Sinclair to Pay $3.9 Billion to Expand Local TV Reach

(CN) — Sinclair Broadcast Group, the nation’s largest TV station operator, announced Monday that it will pay $3.9 billion for Tribune Media, adding more than 42 stations to its already muscular lineup in 33 markets.

The deal is still subject to the approval of the Federal Communications Commission. But if does go through, in addition to the cash payment, Sinclair will also assume about $2.7 billion in Tribune Debt.

“This is a transformational acquisition for Sinclair that will open up a myriad of opportunities for the company,” Chris Ripley, president and chief executive of Sinclair, said in a statement announcing the deal.

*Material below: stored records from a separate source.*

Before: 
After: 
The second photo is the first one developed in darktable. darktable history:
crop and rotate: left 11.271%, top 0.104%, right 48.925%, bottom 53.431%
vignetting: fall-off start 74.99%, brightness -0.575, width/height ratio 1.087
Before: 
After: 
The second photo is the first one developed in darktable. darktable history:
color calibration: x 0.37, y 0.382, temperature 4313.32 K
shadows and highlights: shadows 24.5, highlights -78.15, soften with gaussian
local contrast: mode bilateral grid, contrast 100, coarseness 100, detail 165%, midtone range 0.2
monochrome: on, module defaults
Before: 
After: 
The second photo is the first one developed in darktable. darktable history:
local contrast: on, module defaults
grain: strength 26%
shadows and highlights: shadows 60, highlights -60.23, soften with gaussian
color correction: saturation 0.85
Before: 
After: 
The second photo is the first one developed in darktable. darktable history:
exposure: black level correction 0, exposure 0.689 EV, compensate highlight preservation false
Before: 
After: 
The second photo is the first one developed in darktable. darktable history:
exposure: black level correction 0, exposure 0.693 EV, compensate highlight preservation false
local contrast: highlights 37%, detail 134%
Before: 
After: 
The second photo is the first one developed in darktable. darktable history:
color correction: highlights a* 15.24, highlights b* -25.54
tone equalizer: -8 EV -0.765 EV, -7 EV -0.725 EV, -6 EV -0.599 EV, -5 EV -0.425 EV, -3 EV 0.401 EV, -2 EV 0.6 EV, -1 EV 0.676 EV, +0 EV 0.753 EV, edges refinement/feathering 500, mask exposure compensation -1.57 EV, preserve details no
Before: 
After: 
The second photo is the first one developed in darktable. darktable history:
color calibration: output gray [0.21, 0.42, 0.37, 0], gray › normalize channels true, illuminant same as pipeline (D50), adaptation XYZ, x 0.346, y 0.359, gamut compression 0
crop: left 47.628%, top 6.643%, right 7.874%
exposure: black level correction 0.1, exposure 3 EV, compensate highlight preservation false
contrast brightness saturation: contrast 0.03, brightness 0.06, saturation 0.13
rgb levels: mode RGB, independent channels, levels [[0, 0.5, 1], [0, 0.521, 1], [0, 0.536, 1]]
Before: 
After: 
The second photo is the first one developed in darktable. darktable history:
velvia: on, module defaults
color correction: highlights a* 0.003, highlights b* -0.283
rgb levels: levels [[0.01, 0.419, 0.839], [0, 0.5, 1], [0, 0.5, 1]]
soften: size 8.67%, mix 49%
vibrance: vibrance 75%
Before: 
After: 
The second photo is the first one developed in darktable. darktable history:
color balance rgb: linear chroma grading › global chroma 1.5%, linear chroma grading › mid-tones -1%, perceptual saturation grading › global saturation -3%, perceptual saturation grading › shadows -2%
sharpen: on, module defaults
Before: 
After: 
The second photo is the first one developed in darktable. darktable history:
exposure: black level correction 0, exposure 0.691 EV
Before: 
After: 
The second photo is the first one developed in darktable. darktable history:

The purchase includes three marque media properties. KTLA in Los Angeles, WPIX in New York, and WGN in Chicago, the Tribune company’s flagship station.

Founded by the Chicago Tribune newspaper in 1948, that station’s call letters stand for “World’s Greatest Newspaper,” a brag from a nearly bygone age.

Tribune has owned KTLA since 1985, when it was acquired from Kohlberg Kravis and Roberts. Among its other holdings are stakes in the Food Network and job-search website CareerBuilder.

Tribune is the former parent company of the Los Angeles Times and Chicago Tribune. The two newspapers, along with Tribune’s other publishing properties, were spun off into a new company — now named Tronc Inc. — in 2014.

Sinclair already has 173 stations around the country, including KENV in Salt Lake City, KOMO in Seattle and WKRC in Cincinnati.

The Tribune deal, plus other pending acquisitions, will give Sinclair a total of 233 TV stations. But it acknowledge Monday that it may have to sell off some of its existing assets in order to get FCC approval for the Tribune buy.